It seems to be a day when proof of the assertions the Tax Justice Network have made about the offshore world is coming along by the bucketful.
After the evidence that the Thai government was toppled because of offshore corruption, now comes the undeniable evidence that carousel fraud is based offshore in first rate reporting by Ashley Seagar for the Guardian, who have taken a real lead on this issue.
I won't cover the ground that the Guardian does.
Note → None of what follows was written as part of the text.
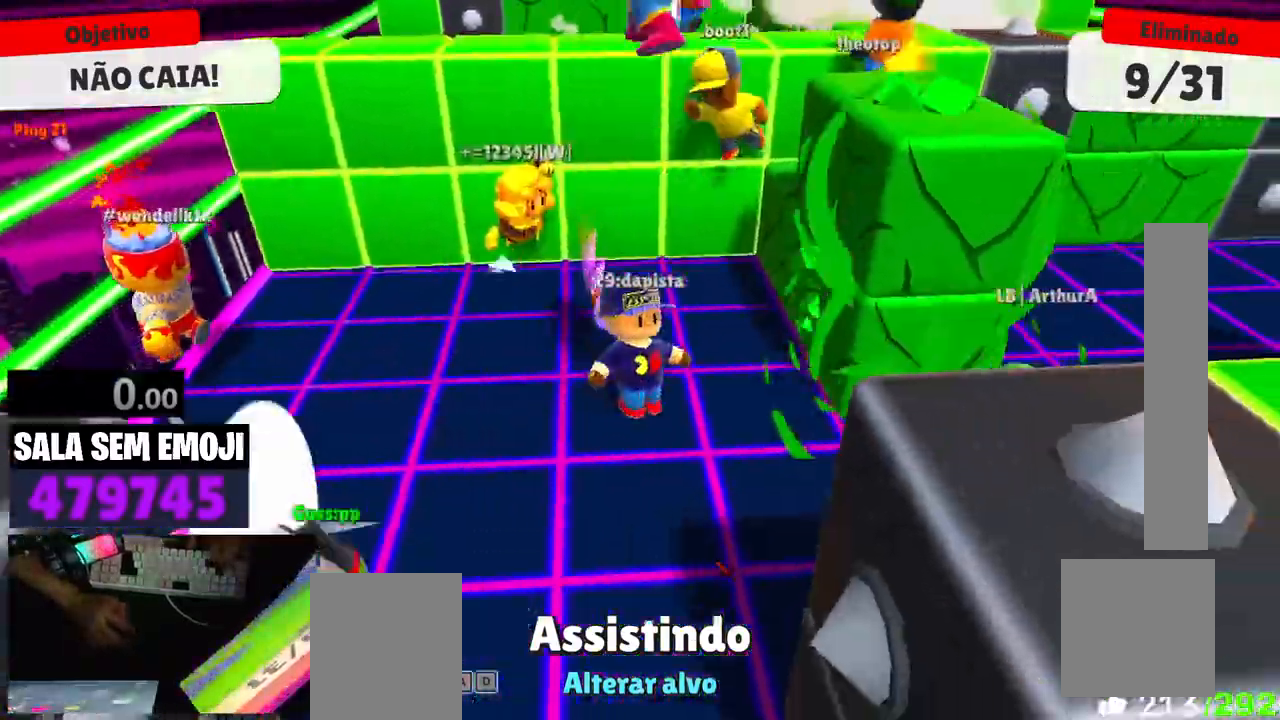
Gameplay with keyboard; each line is a JSON object with the keys held at the frame after it. "events" lists presses ("down") and releases ("up") of "a", "d", "s", "space" and "w" between this image and that frame as [ms after this image, input, new state], when the widget could be followed in between. No other keys are recorded. Mouse input is not recorded.
{"keys": ["d"], "events": [[484, "d", "down"]]}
But let's be clear, what is now abundantly clear are the facts that:
- Carousel fraud money was banked offshore with the First Curacao International Bank N.V., (FCIB) a fully licensed bank operating under the rules and regulations of the Central Bank of the Netherlands Antilles;
- That bank had European paying agents including Barclays, Rabobank, and Union Bank of Switzerland;
- Each of those banks, in the end, shut down their agency operation for FCIB, but not before billions (pounds, dollars, euros, it's billions in all of them) had gone there.
This gives rise to three questions:
- Did those mainstream banks act properly?
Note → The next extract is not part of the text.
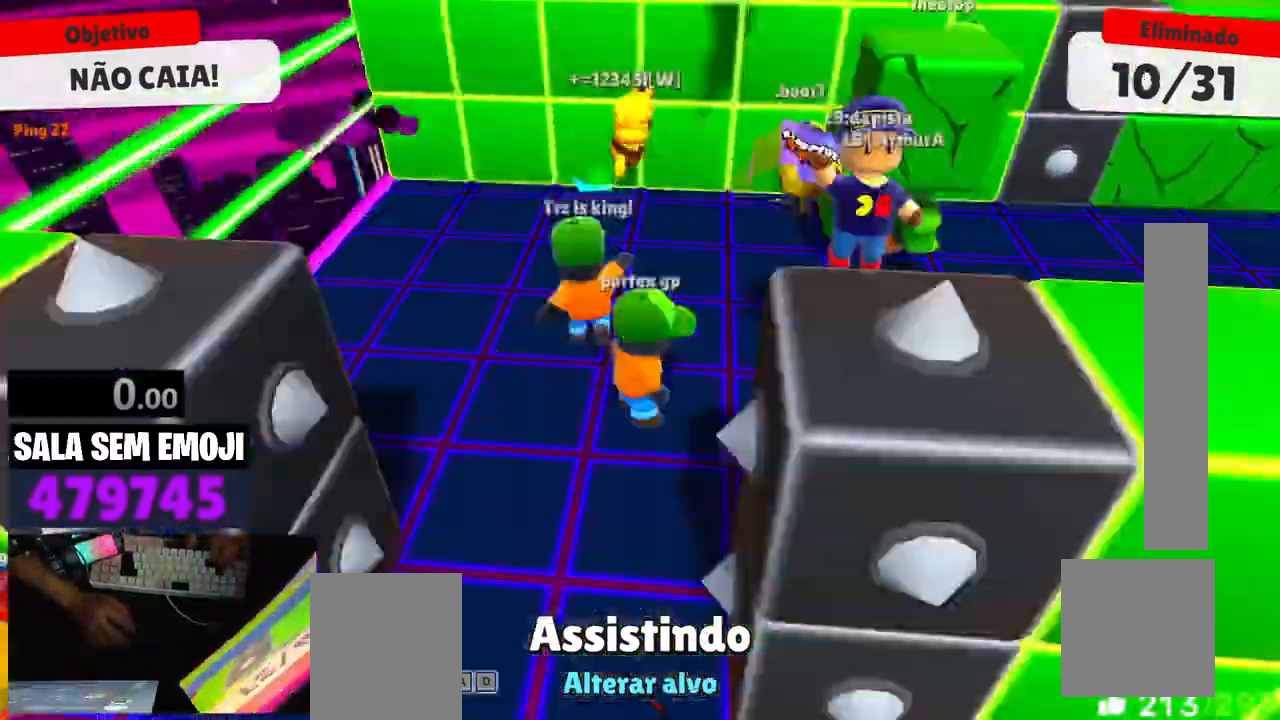
{"keys": [], "events": [[167, "d", "up"]]}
- Why did it take so long to realise this was happening if those banks did file the proper money laundering reports?
- What are the Dutch going to do now about banking in the Netherlands Antilles? Will they close banking down there?
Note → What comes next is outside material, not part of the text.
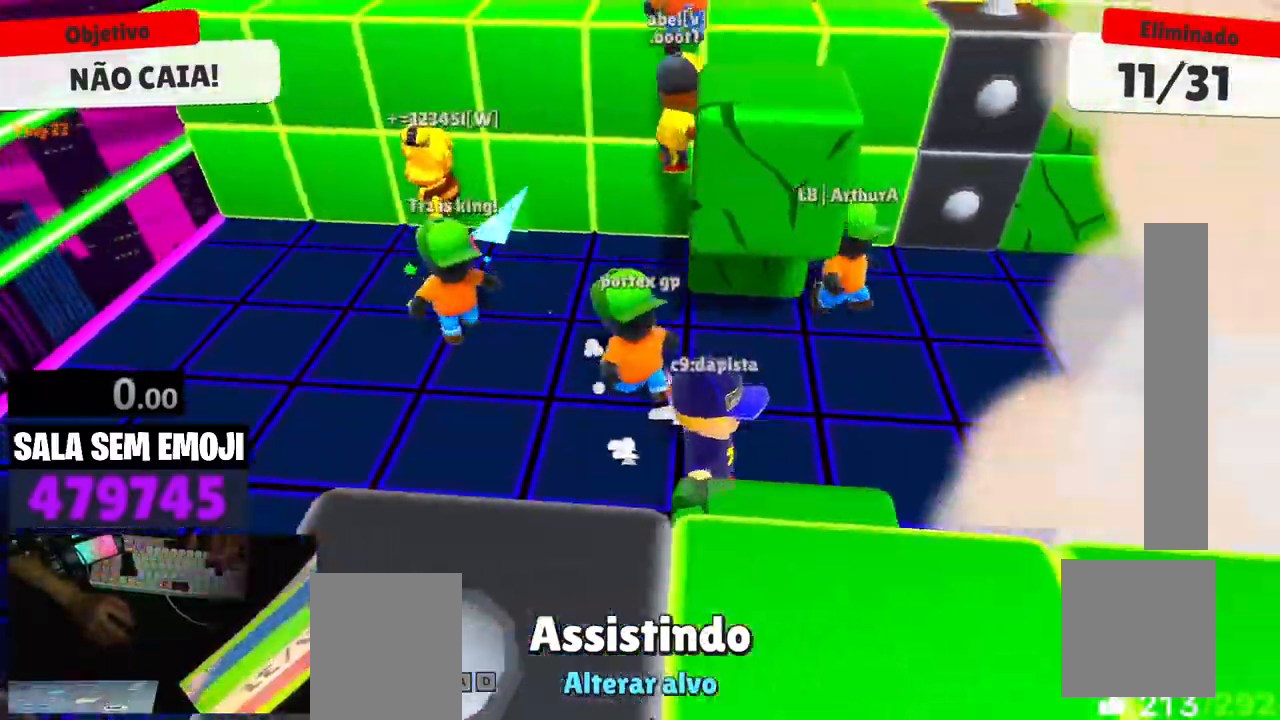
{"keys": [], "events": []}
As we keep saying, offshore threatens the taxation revenue of democracies and so threatens our whole way of life. This is further evidence of that: the whole operation of VAT in Europe was threatened by carousel fraud, and every known carousel fraudster apparently used this bank. The worry is that another will now take its place.
And, the further worry is that FCIB claimed to have full anti-money laundering regulations in place, as do so many offshore operations. Look at the press release here that their money laundering agent issued. I think they have reason to be embarrassed this morning. Or was it that their systems worked? I might ask Ashley to find out.